The platform offers a plain messaging function similar to WhatsApp, yet also offers the option of creating a profile through ‘KakaoStory’, allowing businesses to engage in advertising and promotional activities.
This has made this application the channel of choice for advertisers and domestic brands in particular. Naver has also strived to develop a mobile social platform called Line. Whilst hugely popular in Japan, as well as Taiwan, Thailand, Spain and Indonesia, it has not yet managed to conquer KakaoTalk in its native market.
Developing a healthy return on investment from mobile is tough enough in Europe and North America let alone in a region like APAC. The mature and experienced consumers in South Korea expect your presence on all these platforms and formats.
The opportunity is there for new entrants
South Korea is a truly unique market, as consumers visibly prefer local brands to popular international companies. Samsung and LG in the electronics field, Hyundai in the automotive industry, Naver, Daum and Nate in search and KakaoTalk in mobile are all proof of a tendency towards favouring domestic brands and products.

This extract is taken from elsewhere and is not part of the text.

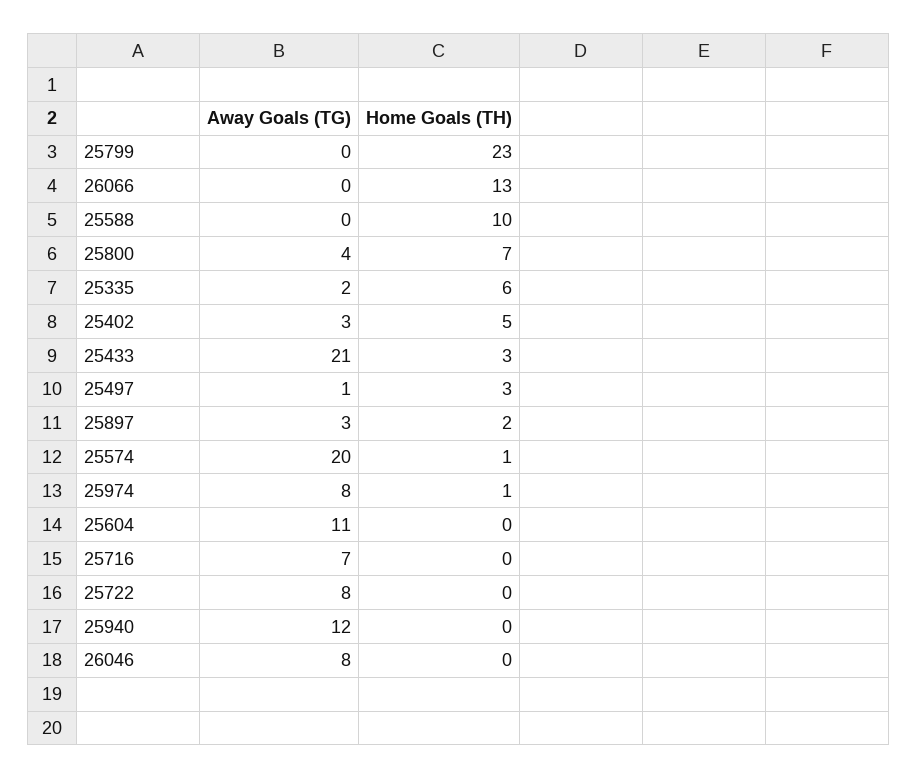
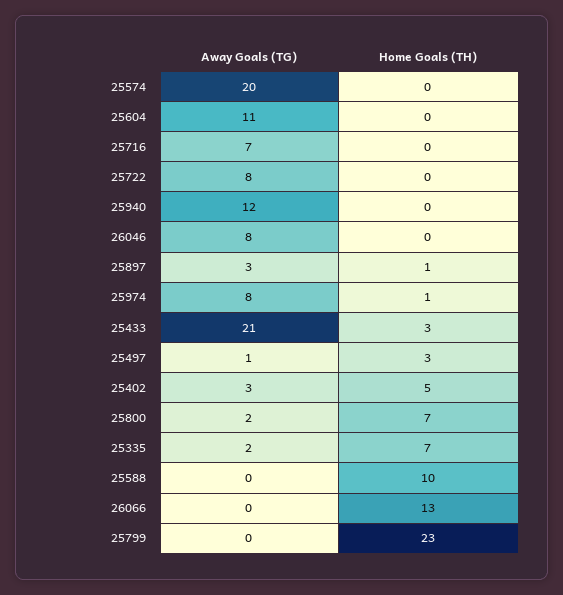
Away Goals (TG), 25800: 4 -> 2
Home Goals (TH), 25335: 6 -> 7
Home Goals (TH), 25897: 2 -> 1
Home Goals (TH), 25574: 1 -> 0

A strong understanding of local platforms is essential for success in South Korea. So too is developing specifically tailored strategies for the market instead of simply adopting a global approach.
When testing the South Korean market for your brand, PPC alone won’t provide the necessary results to judge the potential of the market; a combination of PPC, blog and social is required to give a business a fighting chance entering a valuable but complex market like South Korea.